Obsessions and Creativity
I have a new obsession. That obsession is Veronica Mars. In the past two weeks, I have watched all of seasons 1 and 2 and the approximately 10 hours of season three that have already aired. Last week, as a way out of my mopey shoulder-pain, Neil's Grandma slump I ate breathed and slept Veronica Mars.. or, more accurately, did not sleep. I was up at 3 am on a weeknight watching episode after episode. I've never tried crack, but I imagine the level of addiction was right up there.

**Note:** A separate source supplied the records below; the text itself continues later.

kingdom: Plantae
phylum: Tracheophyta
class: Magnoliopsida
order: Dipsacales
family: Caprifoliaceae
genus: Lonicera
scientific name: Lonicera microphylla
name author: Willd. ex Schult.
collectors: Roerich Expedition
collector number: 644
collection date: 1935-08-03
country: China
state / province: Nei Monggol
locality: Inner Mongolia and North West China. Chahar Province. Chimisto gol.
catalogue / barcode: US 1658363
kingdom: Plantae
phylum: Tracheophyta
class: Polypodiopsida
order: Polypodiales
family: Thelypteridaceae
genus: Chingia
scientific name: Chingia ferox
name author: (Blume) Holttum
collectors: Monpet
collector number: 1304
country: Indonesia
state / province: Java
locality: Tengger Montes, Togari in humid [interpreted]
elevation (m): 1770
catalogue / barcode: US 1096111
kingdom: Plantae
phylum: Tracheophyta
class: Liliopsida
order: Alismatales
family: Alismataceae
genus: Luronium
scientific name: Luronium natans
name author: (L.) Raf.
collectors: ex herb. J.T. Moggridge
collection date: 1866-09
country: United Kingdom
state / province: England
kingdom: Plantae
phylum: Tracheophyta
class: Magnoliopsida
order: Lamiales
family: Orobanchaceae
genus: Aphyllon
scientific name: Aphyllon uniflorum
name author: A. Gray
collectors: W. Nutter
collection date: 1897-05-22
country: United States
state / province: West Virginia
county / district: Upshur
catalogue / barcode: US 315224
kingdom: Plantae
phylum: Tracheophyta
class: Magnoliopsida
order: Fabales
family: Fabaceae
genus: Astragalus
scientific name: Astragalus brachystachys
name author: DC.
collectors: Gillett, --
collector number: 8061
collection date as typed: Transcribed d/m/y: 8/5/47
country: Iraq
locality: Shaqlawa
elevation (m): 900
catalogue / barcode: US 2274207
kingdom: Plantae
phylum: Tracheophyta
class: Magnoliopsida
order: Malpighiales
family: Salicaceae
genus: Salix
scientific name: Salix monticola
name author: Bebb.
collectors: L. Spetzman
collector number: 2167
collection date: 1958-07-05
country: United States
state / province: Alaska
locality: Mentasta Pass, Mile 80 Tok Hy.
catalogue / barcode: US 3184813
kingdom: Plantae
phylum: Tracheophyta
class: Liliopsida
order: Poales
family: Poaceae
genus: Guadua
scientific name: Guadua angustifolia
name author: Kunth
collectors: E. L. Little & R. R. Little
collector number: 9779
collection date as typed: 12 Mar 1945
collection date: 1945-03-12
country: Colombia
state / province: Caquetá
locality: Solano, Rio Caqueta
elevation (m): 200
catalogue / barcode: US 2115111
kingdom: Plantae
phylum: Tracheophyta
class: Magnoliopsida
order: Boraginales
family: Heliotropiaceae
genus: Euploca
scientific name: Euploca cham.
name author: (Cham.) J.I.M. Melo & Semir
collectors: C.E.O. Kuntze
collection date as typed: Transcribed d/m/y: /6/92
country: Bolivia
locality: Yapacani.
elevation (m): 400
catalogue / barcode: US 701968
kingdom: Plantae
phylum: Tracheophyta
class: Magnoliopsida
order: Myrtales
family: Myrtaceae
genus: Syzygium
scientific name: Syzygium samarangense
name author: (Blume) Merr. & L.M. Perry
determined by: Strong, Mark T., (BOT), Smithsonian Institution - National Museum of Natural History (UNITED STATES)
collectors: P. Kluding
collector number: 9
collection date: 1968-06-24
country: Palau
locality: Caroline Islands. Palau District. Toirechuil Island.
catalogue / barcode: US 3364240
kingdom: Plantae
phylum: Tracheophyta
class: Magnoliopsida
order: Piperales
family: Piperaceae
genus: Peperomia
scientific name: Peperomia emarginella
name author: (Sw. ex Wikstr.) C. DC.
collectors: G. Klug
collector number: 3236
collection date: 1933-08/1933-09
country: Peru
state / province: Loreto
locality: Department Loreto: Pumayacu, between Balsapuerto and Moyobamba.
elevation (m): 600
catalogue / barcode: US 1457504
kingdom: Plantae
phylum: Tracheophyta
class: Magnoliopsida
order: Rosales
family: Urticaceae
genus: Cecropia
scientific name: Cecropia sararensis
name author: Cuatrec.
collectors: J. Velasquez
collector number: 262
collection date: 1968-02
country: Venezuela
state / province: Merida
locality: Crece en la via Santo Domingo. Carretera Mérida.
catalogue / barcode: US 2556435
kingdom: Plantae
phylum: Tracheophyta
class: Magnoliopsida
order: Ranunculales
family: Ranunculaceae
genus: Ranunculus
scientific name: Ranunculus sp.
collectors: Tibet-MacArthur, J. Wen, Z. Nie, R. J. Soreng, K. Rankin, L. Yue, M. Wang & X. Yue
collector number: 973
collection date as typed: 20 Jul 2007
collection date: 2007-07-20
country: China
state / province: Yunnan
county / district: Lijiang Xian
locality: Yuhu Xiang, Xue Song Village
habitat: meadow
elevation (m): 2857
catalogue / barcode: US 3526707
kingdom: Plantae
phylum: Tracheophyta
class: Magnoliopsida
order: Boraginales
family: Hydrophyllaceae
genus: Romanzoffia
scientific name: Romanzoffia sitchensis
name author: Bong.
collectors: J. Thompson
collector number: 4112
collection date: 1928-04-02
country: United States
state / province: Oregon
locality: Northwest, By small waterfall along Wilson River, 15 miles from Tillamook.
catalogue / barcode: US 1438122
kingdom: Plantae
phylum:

So, now us thinking people must ask: Why Jodi, why do you love Veronica Mars? I'm not sure, exactly. The characters are awesome. They are attractive and intelligent. And, there's something very appealing about a small girl being the heroine. I like the father-daughter relationship, and I love the way the show reflects the human condition in a way that is so right on. Watching it lets me escape from myself while I am simultaneously learning something about being human. And that might be the crux of it... the reflection of the human condition. And so, my obsession with "mindless" television has led me to feel like I need to begin creating things again. I know that's why I am here, why I'm alive. I feel the most alive and complete when I am writing, or taking photos, or creating art of any kind and when I am using my body in a creative way to dance or ski or do something else that is somehow beautiful. So why have I not found a way to do that every day. Can't I make money while reflecting the human condition and telling people something they didn't already know about themselves? Sure, it's a tall order, but there has to be a way. Should I be making TV shows? Writing a novel? Working in Journalism (again)? Opening my own design business? Starting a dance studio? Will the answer come to me at some point? Neil said that last week when he saw his grandma's body at the funeral home, he knew it was empty - his grandma was gone, but her body remained - and he thought about how our bodies are like rentals. We inhabit them for a while and then - poof - we'r gone. And this was just another reminder along the way that I need to live as hard as I can. So I will mull this over and come up with my next move...in the meantime, only one more week until a new episode of Veronica Mars and I have an appointment with my couch.